(Hardware project source files)
================
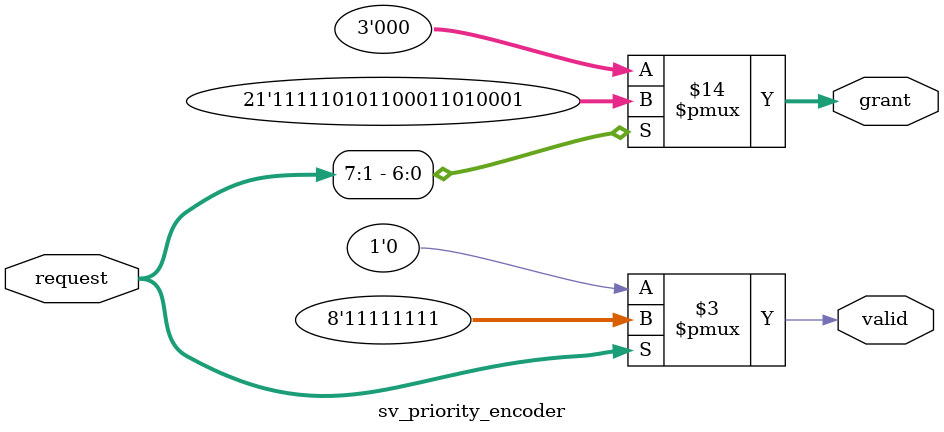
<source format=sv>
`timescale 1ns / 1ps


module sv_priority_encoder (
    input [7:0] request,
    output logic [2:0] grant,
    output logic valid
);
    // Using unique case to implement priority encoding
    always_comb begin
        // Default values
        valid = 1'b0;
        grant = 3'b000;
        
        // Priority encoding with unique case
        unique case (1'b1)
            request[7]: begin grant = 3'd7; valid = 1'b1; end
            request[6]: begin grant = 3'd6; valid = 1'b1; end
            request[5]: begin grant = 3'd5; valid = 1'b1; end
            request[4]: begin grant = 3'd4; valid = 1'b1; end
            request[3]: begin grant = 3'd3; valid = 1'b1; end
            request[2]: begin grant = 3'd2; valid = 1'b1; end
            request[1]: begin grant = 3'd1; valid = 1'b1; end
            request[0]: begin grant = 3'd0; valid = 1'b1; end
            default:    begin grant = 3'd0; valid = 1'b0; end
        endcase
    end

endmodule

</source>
================
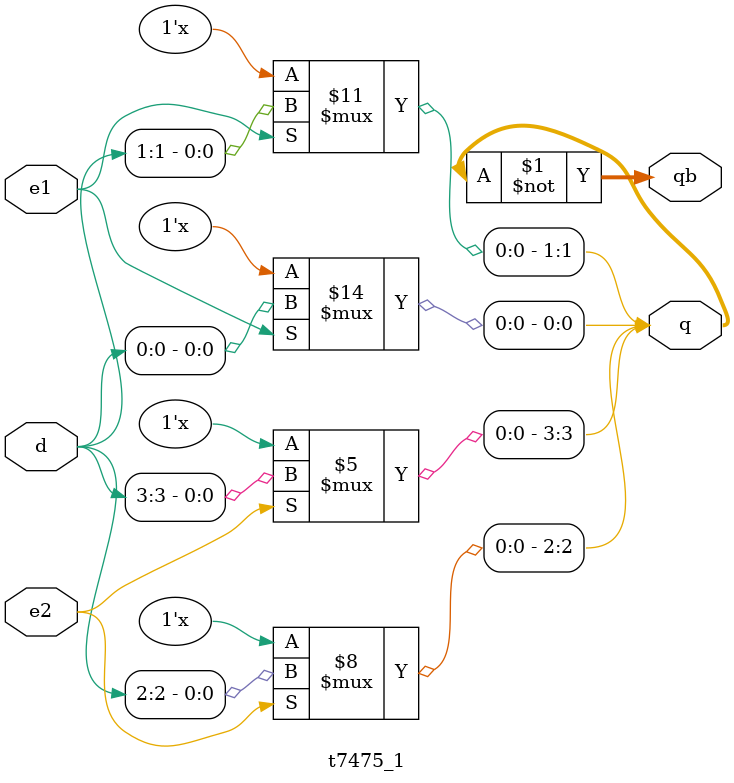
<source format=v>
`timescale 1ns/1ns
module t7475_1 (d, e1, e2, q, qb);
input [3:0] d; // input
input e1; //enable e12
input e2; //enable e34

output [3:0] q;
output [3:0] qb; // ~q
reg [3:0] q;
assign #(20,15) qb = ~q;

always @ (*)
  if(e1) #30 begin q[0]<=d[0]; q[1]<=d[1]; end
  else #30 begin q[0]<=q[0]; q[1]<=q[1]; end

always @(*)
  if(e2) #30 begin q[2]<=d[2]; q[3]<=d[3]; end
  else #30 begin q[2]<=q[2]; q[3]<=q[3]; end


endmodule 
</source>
================
#### [Exercise description]
Your task is to copy each line of the entries that includes the word "unique".

#### [Answer space]
    // Using unique case to implement priority encoding
        // Priority encoding with unique case
        unique case (1'b1)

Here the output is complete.